There is a convention that the first parameter passed to the event handler is the control that sent the event, so you can cast it like this:

void myTextBox_EventHandler(object sender, EventArgs args)
{
    TextBox textBox = (TextBox)sender;
    ...
}

You can use tag property of control to differentiate multiple textboxes. For this, First, you need to assign tag property for each textbox and in event method, you can access tag property. suppose you want to assign multiple parameters then create a separate class with parameters as properties and assign the object of the class to tag property of textbox.

Hope, It helps

I think Marc and GraemeF's answers are great, but I'm going to add an answer (anyway) as an example of a slightly alternative approach. This approach reflects my "path of slack" :) programming philosophy. Note this example requires Linq.

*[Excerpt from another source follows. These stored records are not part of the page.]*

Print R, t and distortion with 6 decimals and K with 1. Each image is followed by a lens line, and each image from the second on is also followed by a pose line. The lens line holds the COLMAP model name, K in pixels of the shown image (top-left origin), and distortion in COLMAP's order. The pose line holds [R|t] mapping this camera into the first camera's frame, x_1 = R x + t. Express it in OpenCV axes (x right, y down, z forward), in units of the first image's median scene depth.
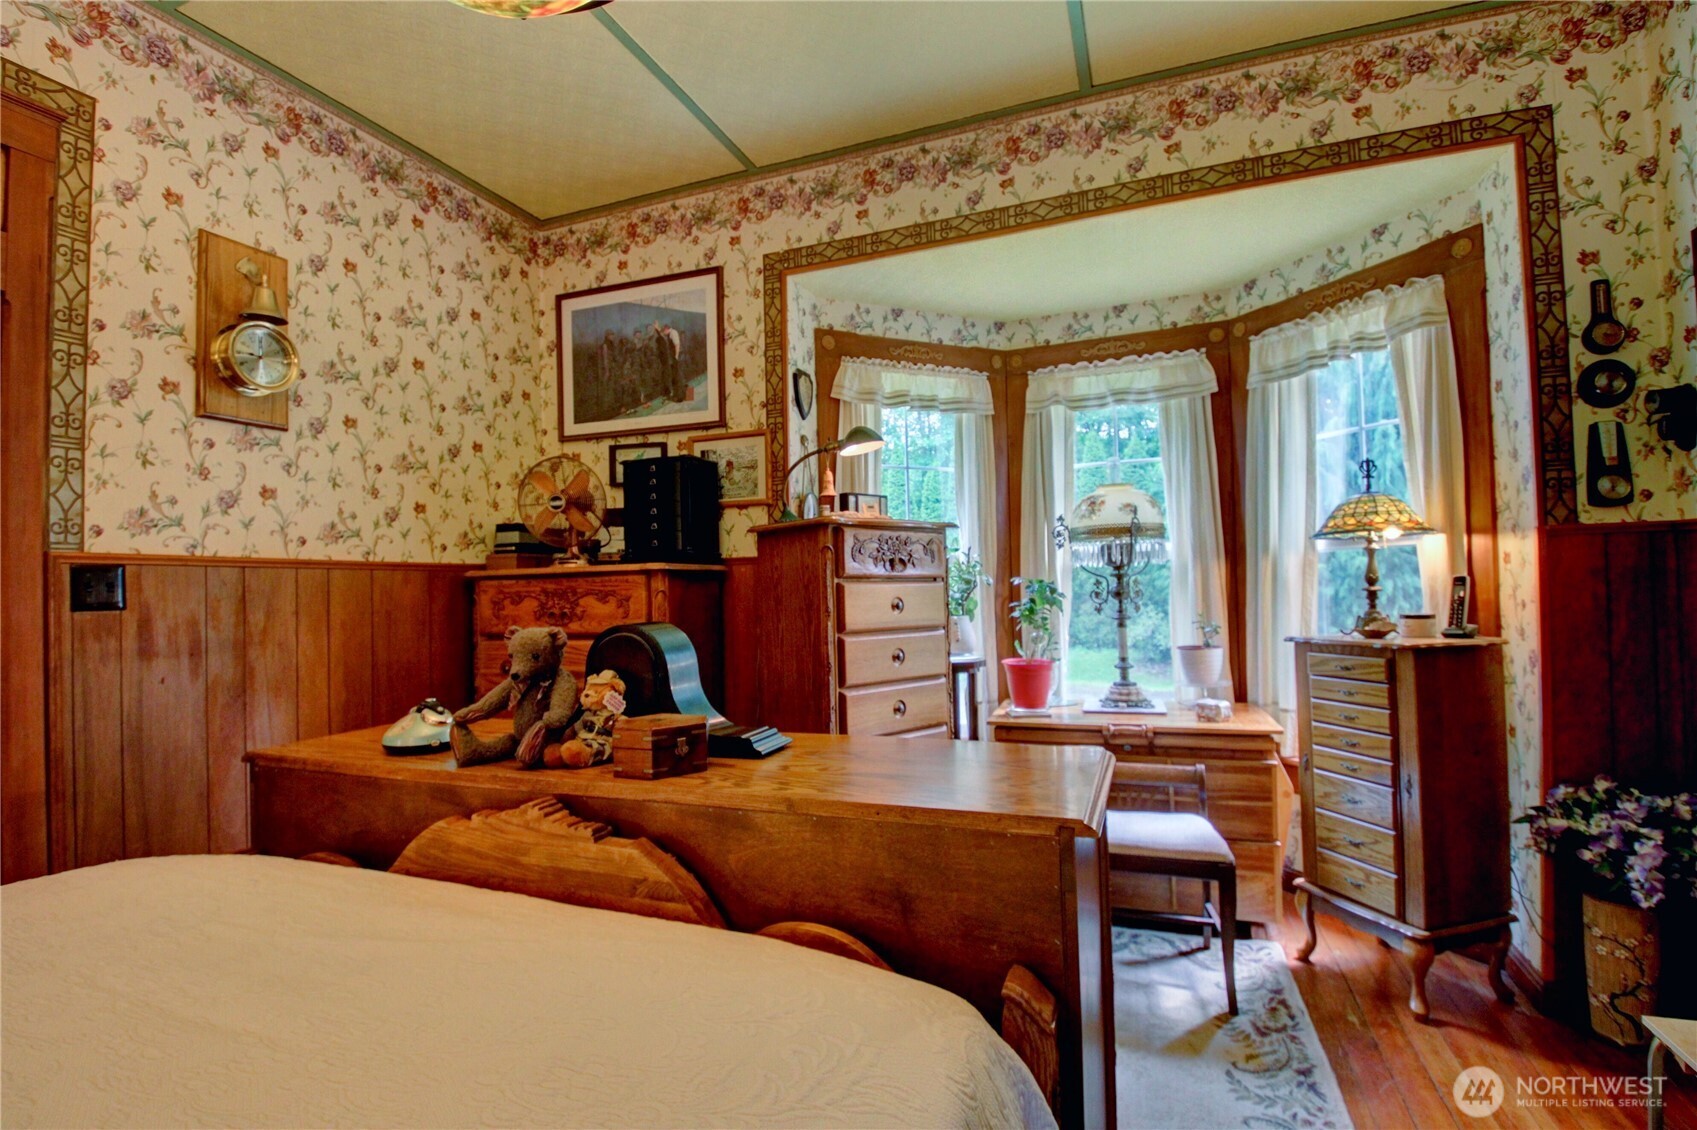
lens RADIAL K [[786.0, 0, 842.1], [0, 786.0, 572.5], [0, 0, 1]] dist [0.001139, -0.018099]
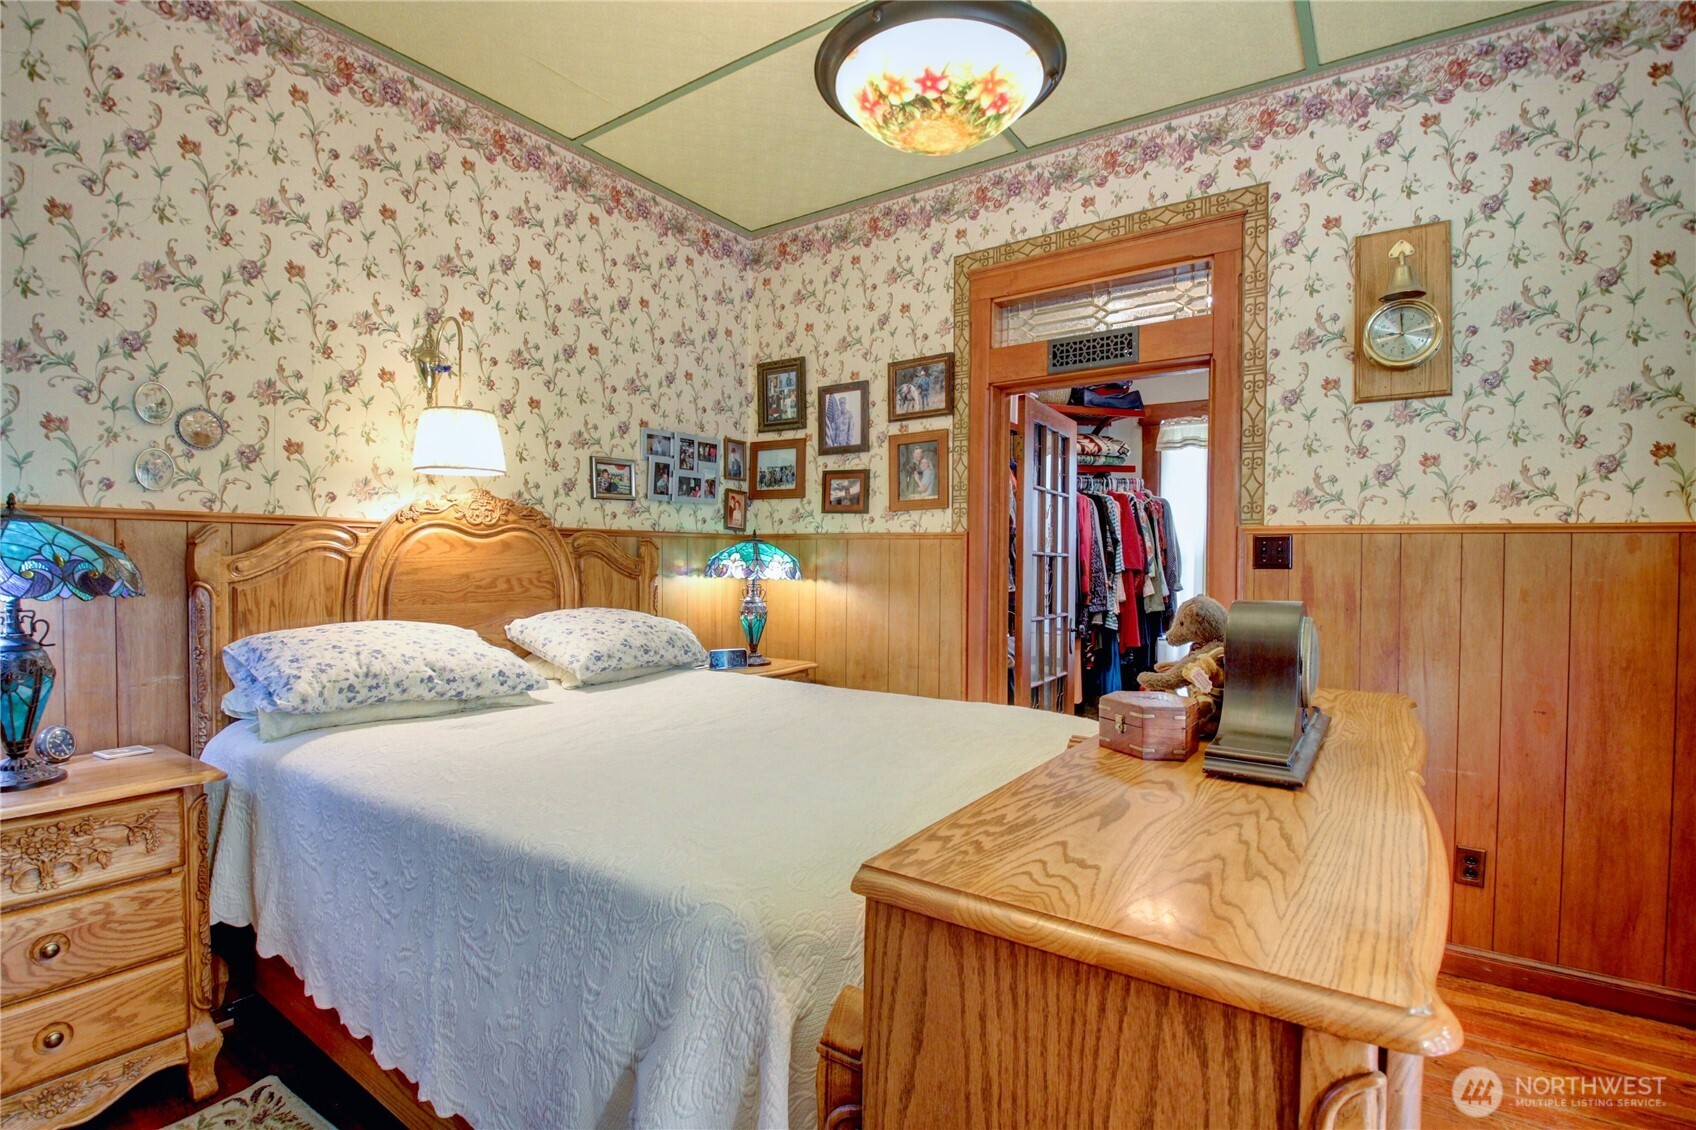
lens RADIAL K [[785.5, 0, 840.4], [0, 785.5, 576.7], [0, 0, 1]] dist [0.001139, -0.018099]
pose [[-0.230861, 0.039173, -0.972198, 0.409568], [0.013261, 0.999223, 0.037113, 0.001698], [0.972896, -0.004325, -0.231201, 0.451431]]
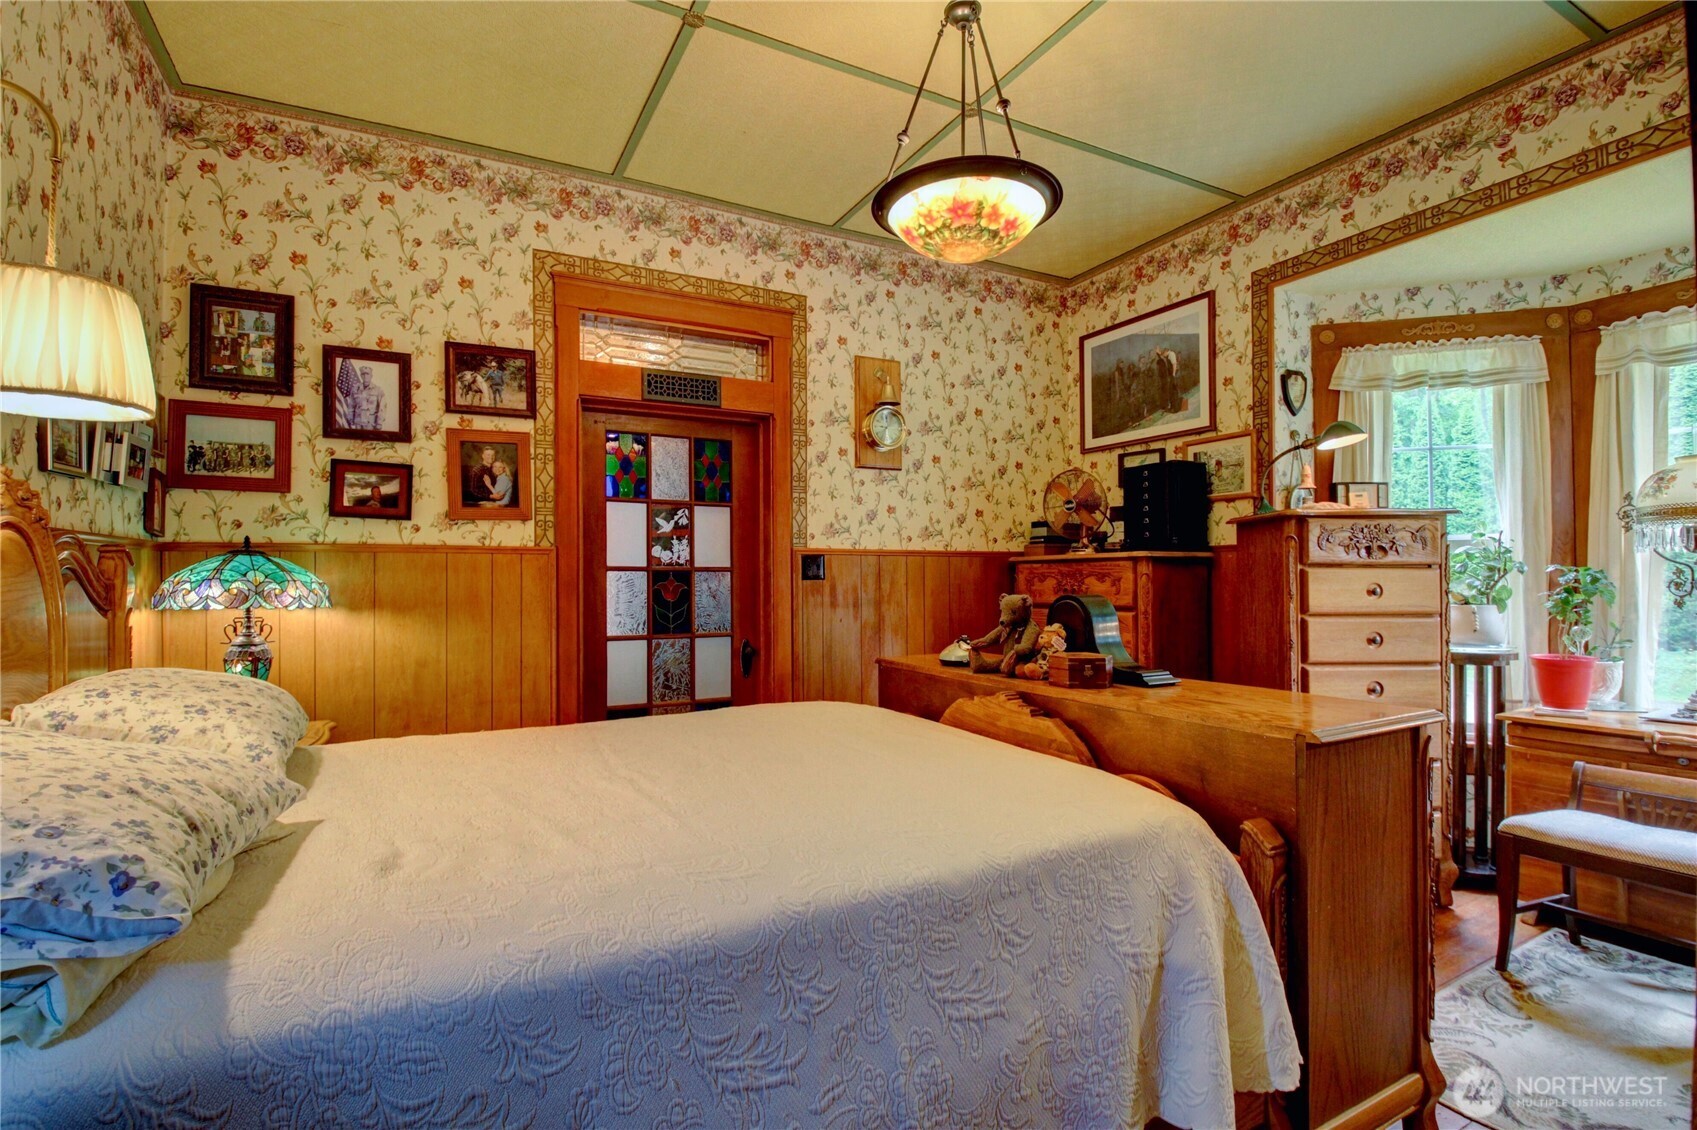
lens RADIAL K [[786.0, 0, 855.6], [0, 786.0, 570.4], [0, 0, 1]] dist [0.001139, -0.018099]
pose [[0.767416, 0.012284, -0.641032, 0.235239], [0.001576, 0.999777, 0.021045, -0.009575], [0.641148, -0.017161, 0.767226, -0.276122]]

My first goal would be to have a single variable of type TextBox available to hold the current active TextBox (or if that needed to be accessed from outside the Form, I'd make it accessible via a public property) : if I can get that, then I have an easy way to access the current active TextBox's current Text : just use the .Text property (no conversion required).

    //on the Form where the TextBoxes are : make into a Public Property
    // if you need to access this from outside the Form holding the TextBoxes
    // a Form-level variable
    private TextBox theActiveTB;

Then, on the Form, I'd make the Form Load event build a collection of the TextBoxes for me : and make sure they subscribed to the same 'KeyPress and 'Enter events :

   // on the Form where the TextBoxes are : a Form-level variable
    private List<TextBox> tbList;

    // build the list of TextBoxes and set the same 'Enter event for each of them
    // note the assumption that every TextBox on the Form is going to be handled
    // in exactly the same way : probably better to isolate them in a Panel in case
    // you have other TextBoxes for other purposes ; then you'd just use the same
    // code here to enumerate all the TextBoxes in the Panel
    private void Form1_Load(object sender, EventArgs e)
    {
         tbList =
         (
            from TextBox theTB in this.Controls.OfType<TextBox>()
            select theTB
         ).ToList();

         foreach (TextBox theTB in tbList)
         {
            theTB.KeyPress +=new KeyPressEventHandler(theTB_KeyPress);
            theTB.Enter +=new EventHandler(theTB_Enter);
         }
    }

    // so here's what the Enter event might look like :
    private void theTB_Enter(object sender, EventArgs e)
    {
        theActiveTB = (TextBox)sender;

        // reality check ...
        // Console.WriteLine("entering : " + theActiveTB.Name);
    }

    // so here's what the KeyPress event might look like :
    private void theTB_KeyPress(object sender, KeyPressEventArgs e)
    {
        // do what you need to do here

        // access the Text in the Textbox via 'theActiveTB

        // reality check
        // Console.WriteLine(theActiveTB.Name + " : " + e.KeyChar );
    }

Why bother to make List<TextBox> using Linq ? You could, after all, just loop through the Form (or a Panel, or whatever container) and check each control's type, and then, if it's a TextBox, assign the Event Handlers right on the spot. The reason why I chose to make a generic list of the TextBoxes is because : when I have a collection with a special shared identity, or purpose, or set of behaviors, it's often the case that I will want to do other things with its content as a "set" or "group."